**To do**
1. In the excerpt on the garnishment dispute between Jonesfilm and Leeway, condense the paragraph beginning "Leeway has learned that Marcia Matthews" into a list of short points that keeps its main facts.
2. Write the next part of the excerpt on the garnishment dispute between Jonesfilm and Leeway, starting right after its final sentence.

**Reading text**
● ● ● ● ●

2. Leeway's Opposition
Attaching a letter from City National to its opposition, Leeway notes that it is still waiting for a letter with the outcome of City National's investigation into the account and the funds. Leeway expects the outcome of the investigation to reveal that the transfers into and out of Leeway's account were part of a fraudulent scheme to embezzle monies and of no effect.
Leeway has learned that Marcia Matthews, a former bookkeeper of Seven Arts, allegedly transferred the funds into the account. Seven Arts terminated Matthews on March 18, 2011. Matthews had been transferring monies to and from various accounts to disguise the amounts that she was stealing. The Los Angeles Police Department ("LAPD") Report indicates that Matthews had been embezzling monies from Seven Arts for approximately two years. Leeway notes that it had never authorized the transfers. Leeway contends that neither it nor Susan Hoffman had knowledge of the monies in the bank account when Leeway answered the garnishment interrogatories. Leeway had allegedly closed the account in August 2010. Leeway thus asks the Court to continue this motion until the LAPD and City National investigations are concluded.
3. Jonesfilm's Reply
In its reply, Jonesfilm generally re-hashes its earlier arguments. A few salient points are as follows:
(1) Jonesfilm lists the individual transfers that constitute the total transfer of $74,769.56 from Leeway to judgment debtors.
(2) Jonesfilm notes that Peter Hoffman failed to file an opposition to its motion, and, thus, the motion should be granted as unopposed with regard to Peter Hoffman.
(3) Jonesfilm asks the Court to strike Susan Hoffman's affidavit in support of Leeway's opposition given her testimony at the earlier hearing before this Court that she has no first-hand personal knowledge of the matters that she describes in her affidavit.
*10 (4) Jonesfilm now seeks a total of $6,749.00 in fees and costs (including the $3,767.00 to reply to Leeway's opposition).
4. Leeway's Supplemental Memorandum
After the oral hearing on the motion, the Court ordered Leeway to file a supplemental memorandum to address the status of City National's investigation of Matthews' alleged embezzlement. Leeway did so. In the memorandum, Leeway maintains that the investigation is to take an additional 90 days, but City National's conclusion depends on the actions of law enforcement, actions that are outside City National's and Leeway's control.
Leeway also informs the Court that notices of wire transfers into and out of Leeway's account with City National can be available for production to Jonesfilm by September 28, 2011.
5. Jonesfilm's Supplemental Memorandum
Jonesfilm points out that on September 28, 2011, Leeway produced a copy of the notice of the February 22, 2011 wire transfer. The notice reveals that Leeway transferred the $100,000.00 to RBSM, L.L.P., the independent certified public accountant of judgement debtor Seven Arts Pictures PLC.
Accordingly, Jonesfilm contends that all of the evidence that it has submitted to the Court confirms that Leeway disbursed to judgment debtors all $174,769.56 in the City National account at the time Leeway received the District Court's garnishment order: (1) $74,769.56 transferred from January 28 to February 22, 2011 to account number 0010185797 (judgment debtor Peter Hoffman), account number 00112411186 (judgment debtor Seven Arts Filmed Entertainment Limited), and account number 00112874151 (judgment debtor Seven Arts Pictures Inc.); and (2) $100,000.00 transferred on February 22, 2011 to RBSM, L.L.P.

● ● ● ● ●

**Dataset**
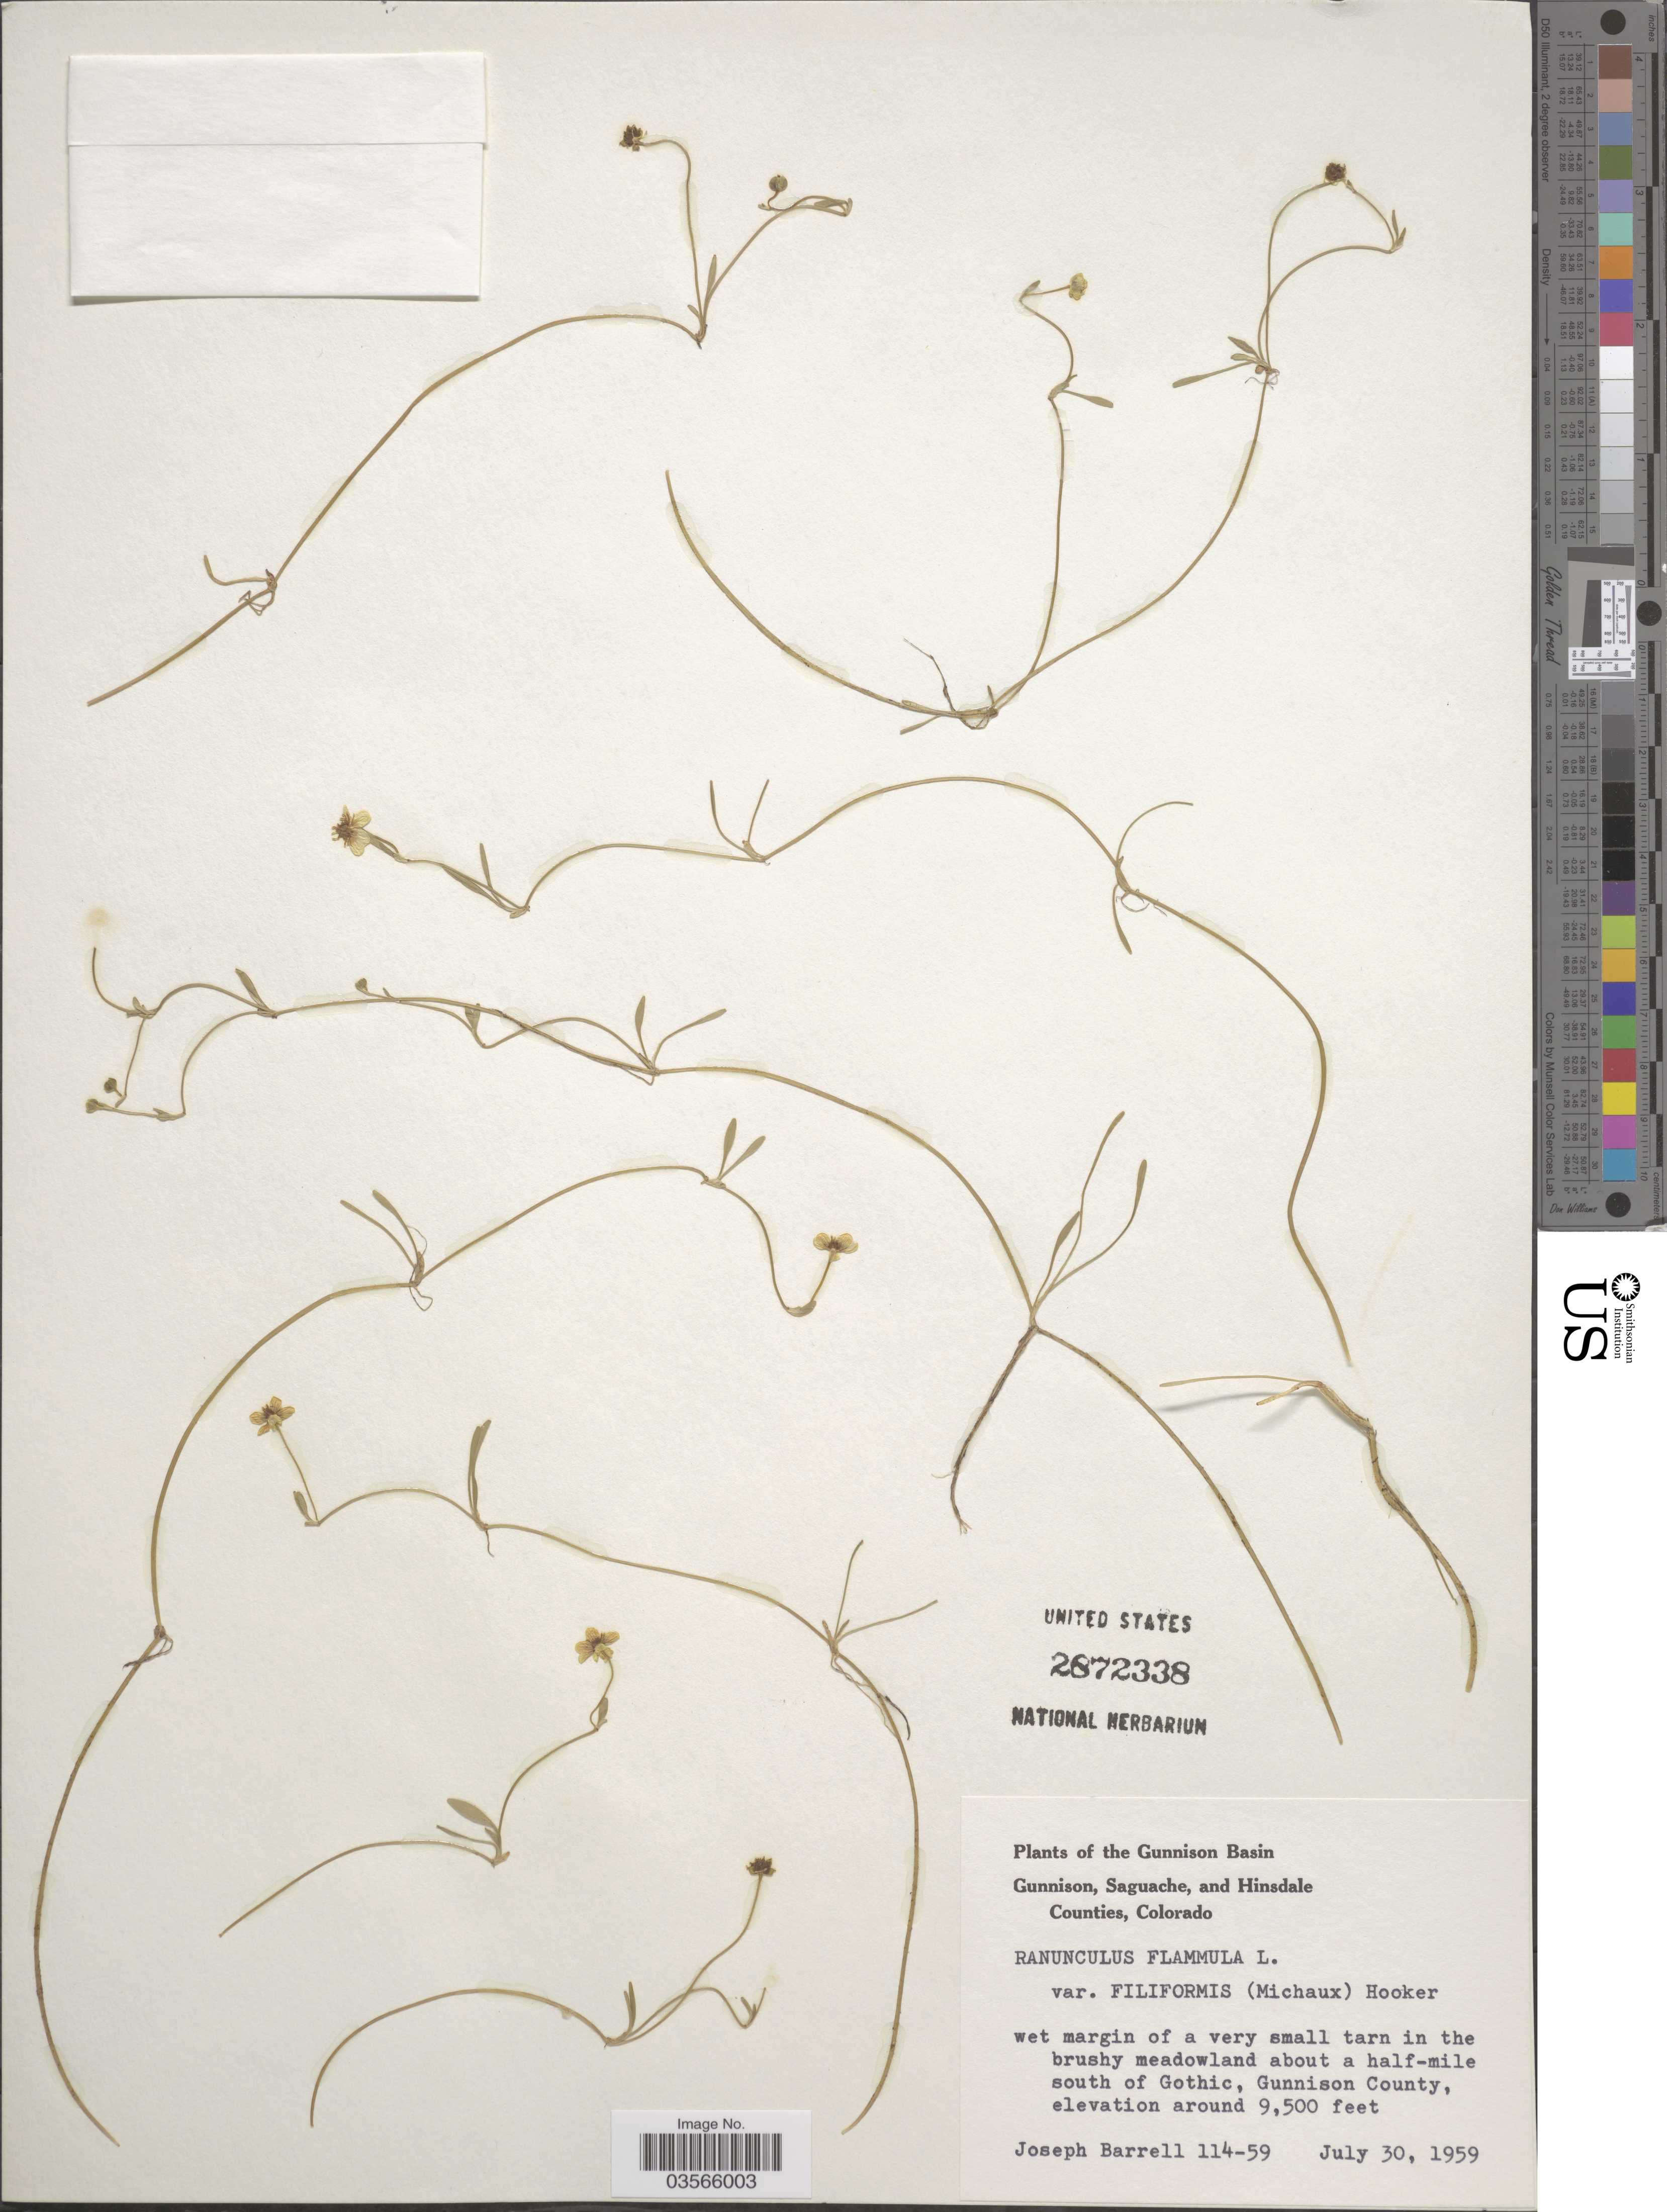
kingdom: Plantae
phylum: Tracheophyta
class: Magnoliopsida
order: Ranunculales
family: Ranunculaceae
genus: Ranunculus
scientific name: Ranunculus flammula var. filiformis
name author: (Michx.) Hook.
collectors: J. Barrell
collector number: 114-59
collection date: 1959-07-30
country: United States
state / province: Colorado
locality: The Gunnison Basin. About a half-mile south of Gothic, Gunnison County.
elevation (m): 2896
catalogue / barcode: US 2872338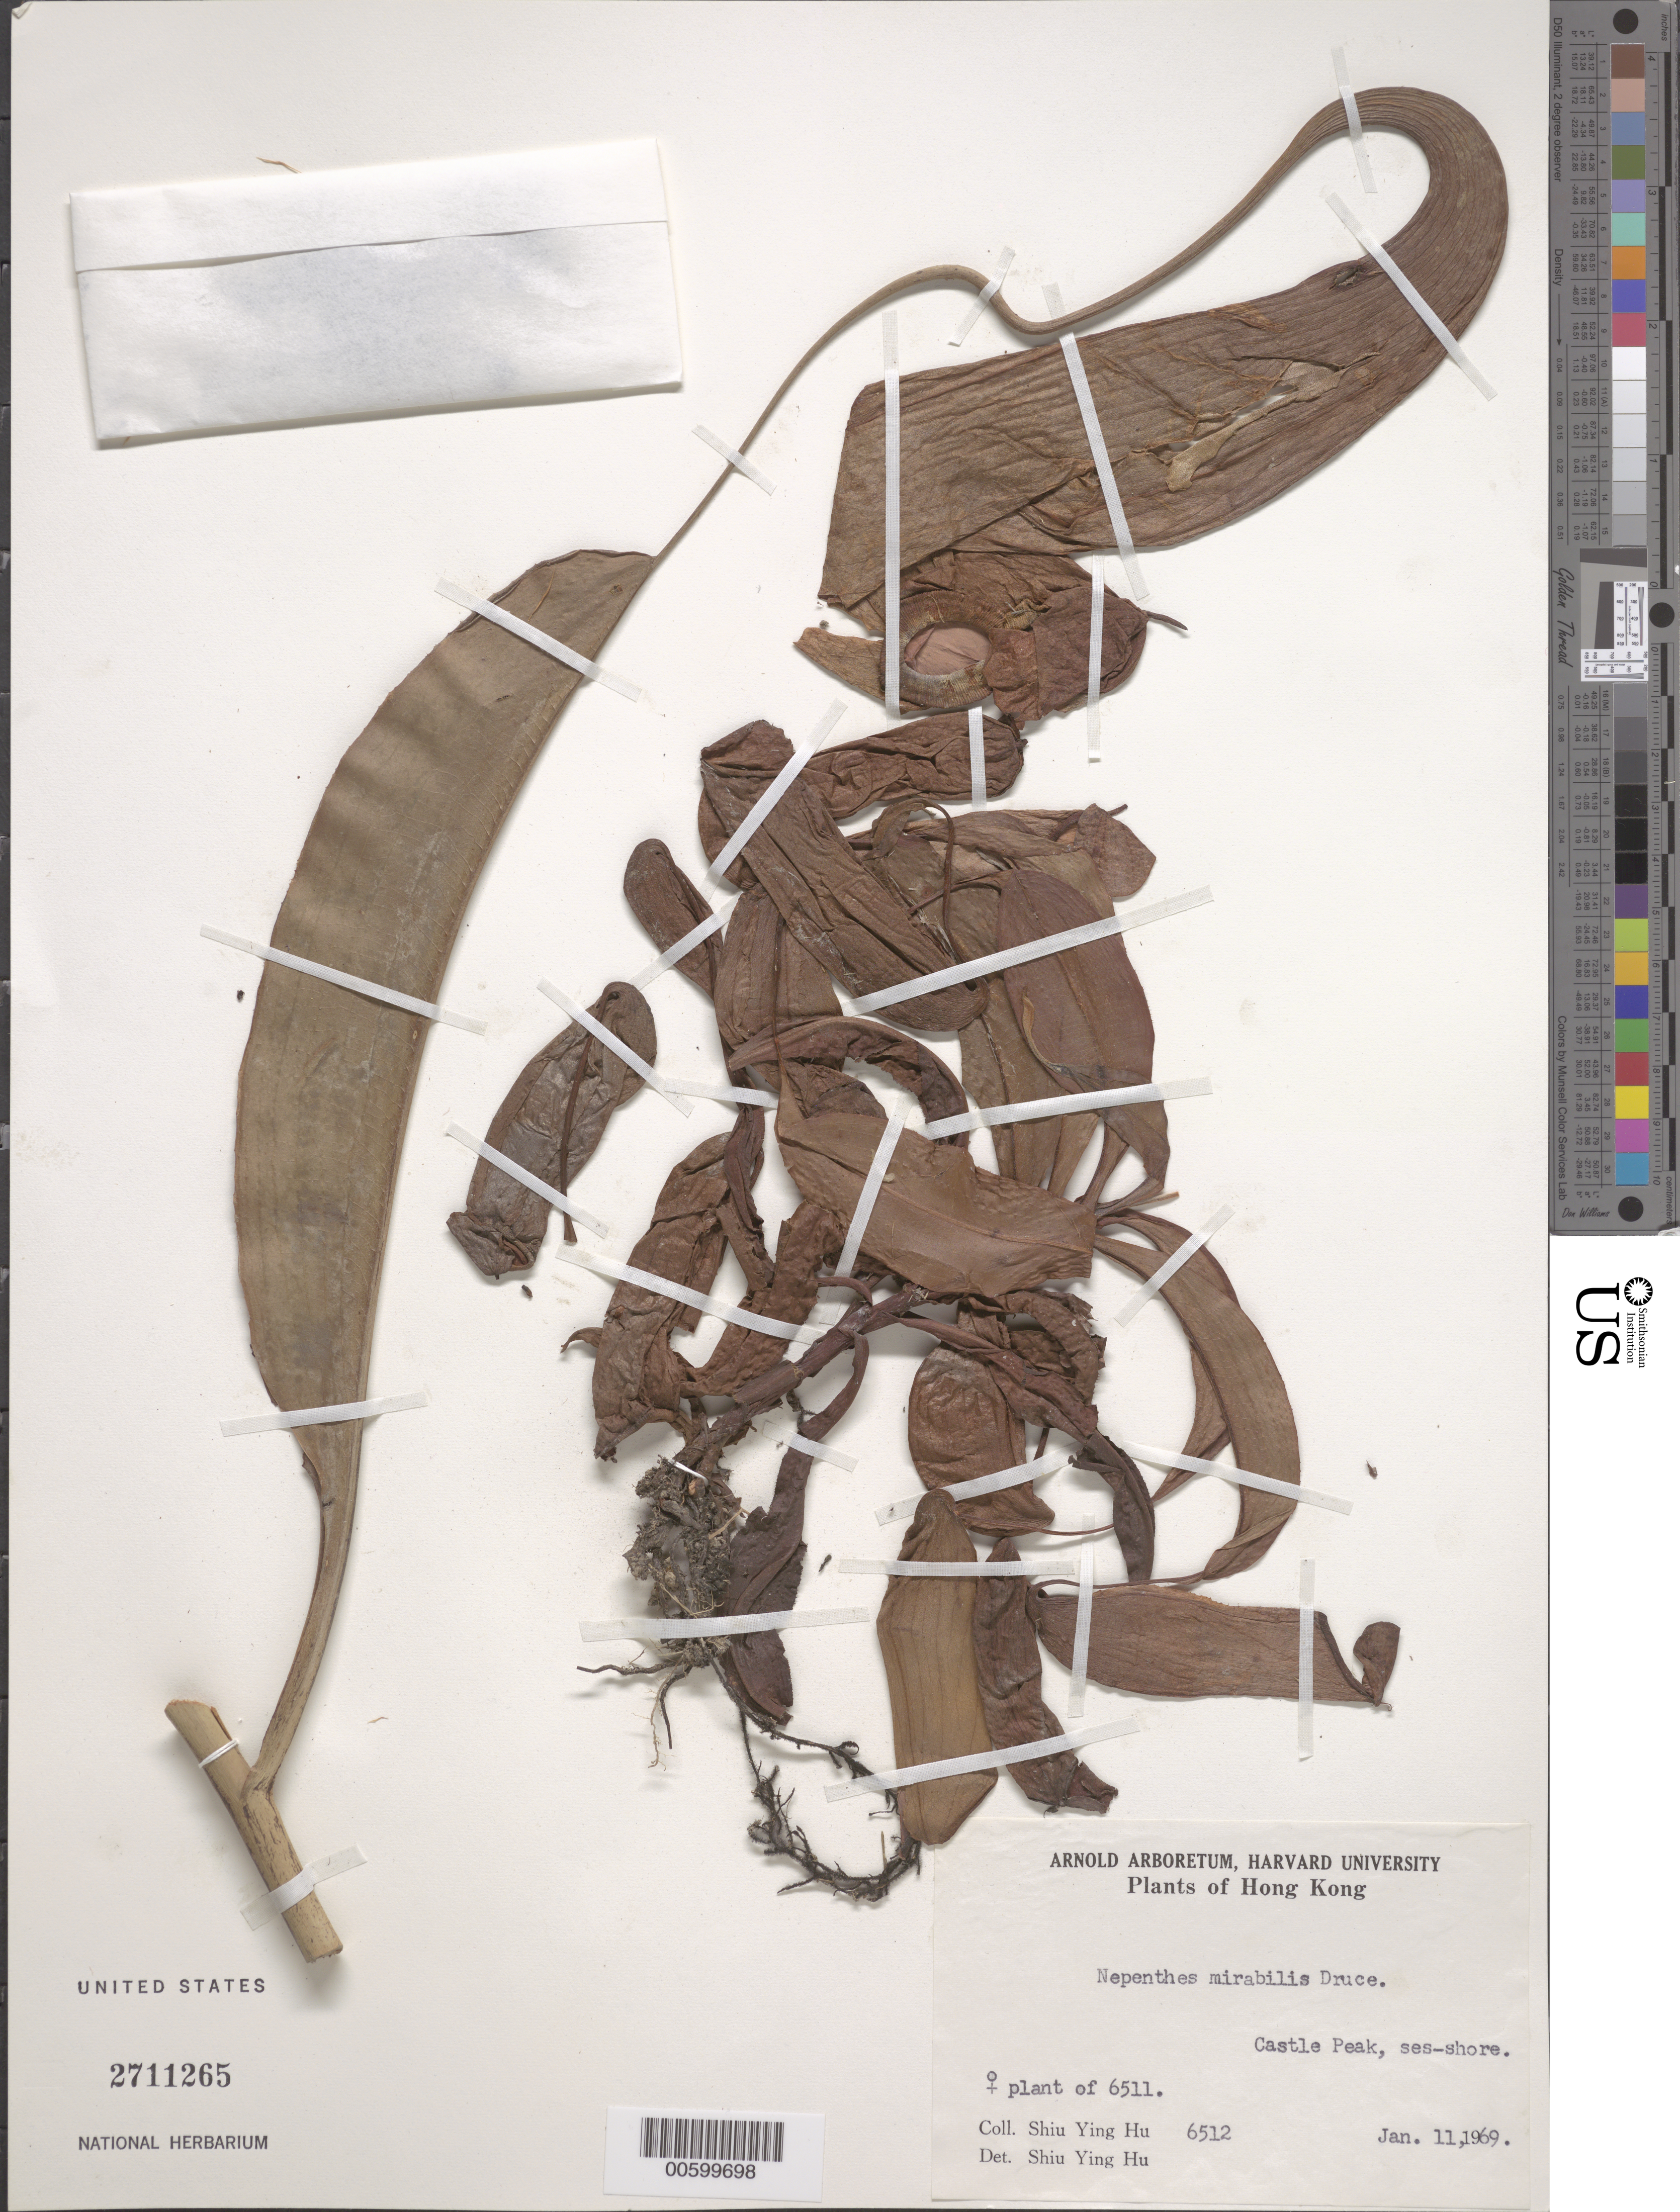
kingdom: Plantae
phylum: Tracheophyta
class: Magnoliopsida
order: Caryophyllales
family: Nepenthaceae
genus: Nepenthes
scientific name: Nepenthes ampullaria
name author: Jack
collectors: S. Y. Hu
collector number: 6512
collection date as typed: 11 Jan 1969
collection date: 1969-01-11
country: China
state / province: Hong Kong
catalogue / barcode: US 2711265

● ● ● ● ●

**Outputs by task**
1.
- Leeway has learned that Marcia Matthews, a former Seven Arts bookkeeper, allegedly transferred the funds into the account.
- Seven Arts terminated Matthews on March 18, 2011.
- Matthews moved money among various accounts to disguise the amounts she was stealing.
- According to the LAPD Report, she had been embezzling from Seven Arts for about two years.
- Leeway never authorized the transfers.
- Leeway contends that neither it nor Susan Hoffman knew of the money in the account when Leeway answered the garnishment interrogatories.
- Leeway had allegedly closed the account in August 2010.
- Leeway asks the Court to continue the motion until the LAPD and City National investigations are concluded.

2.
B. Law and Analysis
Under the law of Louisiana, a garnishment proceeding is nothing more than a streamlined legal process for a creditor's seizing property of a judgment debtor in the hands of a third party. First Nat'l Bank of Commerce v. Boutall, 422 So.2d 1159, 1161 (La.1982). Garnishment proceedings are governed by Louisiana Code of Civil Procedure articles 2411–2417. Article 2411(B) states that upon service of the petition, citation, and interrogatories, seizure is thereby effected against any property of, or credit due, the judgment debtor. La.Code. Civ. Proc. art. 2411(B). In short, the seizure of property belonging to a judgment debtor and under the possession and control of the garnishee is effective upon service of the garnishment petition, citation and interrogatories. Id.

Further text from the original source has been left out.